Ce passage par des altitudes inhumaines a constitué, en quelque sorte, une préparation physique avant la reprise de la saison, comme les footballeurs qui font un stage à Tignes avant de redescendre à Lyon, ou ailleurs. Le bus, qui cahotait terriblement, n’évoluait lui aussi qu’à des hauteurs vertigineuses. Nous avons dépassé plusieurs fois les 6000 mètres d’altitude. Alors, dans ses conditions, mes vaisseaux sanguins étant mis à très rude épreuve, mon nez saigna abondamment. Dès la première heure de trajet, sur la ligne Daocheng-Kanding, après avoir fait des bonds de plus de cinquante centimètres de haut, je dus me fourrer des mouchoirs en papier dans la narine gauche, que je jetais par la fenêtre quand ils étaient imbibés de sang. Les Tibétains s’écartèrent, autour de moi, mi par respect, mi par dégoût.
A la pause déjeuner, je consultai une pharmacienne, dans un village à flanc de montagne d’une beauté à couper le souffle. La dame me fit pas mal attendre, elle téléphonait, parlait avec les passants, j’avais peur de voir le bus partir sans moi, ce qu’il avait déjà fait à une pause précédente pendant laquelle j’étais allé me rincer dans une rivière. Finalement, elle me tapissa la cavité nasale d’une pommade odorante qui brûlait les vaisseaux, et qui me permit de rentrer avec dignité dans le bus, sans effrayer les jeune filles.

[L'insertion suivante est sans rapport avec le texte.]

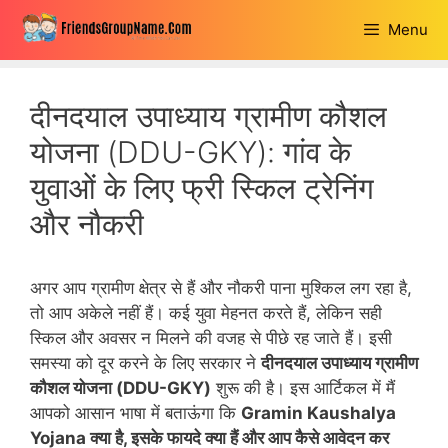
Skip
Menu
to
content
दीनदयाल उपाध्याय ग्रामीण कौशल
योजना (DDU-GKY): गांव के
युवाओं के लिए फ्री स्किल ट्रेनिंग
और नौकरी
अगर आप ग्रामीण क्षेत्र से हैं और नौकरी पाना मुश्किल लग रहा है,
तो आप अकेले नहीं हैं। कई युवा मेहनत करते हैं, लेकिन सही
स्किल और अवसर न मिलने की वजह से पीछे रह जाते हैं। इसी
समस्या को दूर करने के लिए सरकार ने
दीनदयाल उपाध्याय ग्रामीण
कौशल योजना (DDU-GKY)
शुरू की है। इस आर्टिकल में मैं
आपको आसान भाषा में बताऊंगा कि
Gramin Kaushalya
Yojana क्या है, इसके फायदे क्या हैं और आप कैसे आवेदन कर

Le soir, à Kanding, le sang coula encore. Je partis à « l’hôpital du peuple », où le docteur me fit une belle impression. Un petit homme jovial qui sortait lentement ses instruments, dont une pince passablement rouillée. A l’aide d’un miroir frontal, il regarda la cavité et y enfonça un matelas de mousse imbibé de je ne sais quel produit. Il me raccompagna à l’accueil pour acheter les médicaments et pour m’expliquer la posologie. Comme je n’étais toujours pas certain de comprendre, nous en vînmes, devant les infirmières souriantes, à faire des dessins sur l’ordonnance. Puis il me souhaita bon vent en me disant que la Chine et la France étaient des pays amis, et partit draguer les filles de l’accueil. On ne dira jamais assez combien Chirac nous rend populaire dans ce pays. Je ne voudrai pas être malade quand un Sarkozy sera Président, qui, pour se rapprocher des Etats-Unis, prendra ses distances avec la Chine, tant il est vrai que les Chinois identifient les ressortissants d’un pays avec son dirigeant.
Le lendemain, à Chengdu, capitale de la province du Sichuan, je me laissai tenter par une spécialité locale. Or, le Sichuan est connu dans la Chine entière pour sa cuisine épicée. Après une ou deux bouchées, mon nez et mes yeux ouvrèrent les vannes. Je ne m’arrêtai pas de manger pour autant, mais je retournai vers le stand pour commander une spécialité à la pastèque. Difficile de parler chinois quand sa bouche est inondée de larmes et de morve. Je demande au vendeur je veux ce truc à la pastèque avec de la glace. Le vendeur regarde son assistante, ils se marrent, ils me regardent. Ce truc, là, c’est ce que je veux. Ils se marrent. Alors un rire nerveux me prend et sous la secousse, le sang se remet à couler. Ils ne rient plus, ils contractent leur visage dans une grimace gênée, et moi de rire de plus belle. Le vendeur pointe une autre spécialité. Non, vénérable vendeur, écoute-moi bien, pour l’amour du ciel, ce truc glacé à la pastèque, à la pastèque, nom de Dieu. Ah, dit-il, je crois qu’il veut le truc à la pastèque, l’étranger.
C’est la dernière fois que j’ai vu mon sang, lors de ce voyage.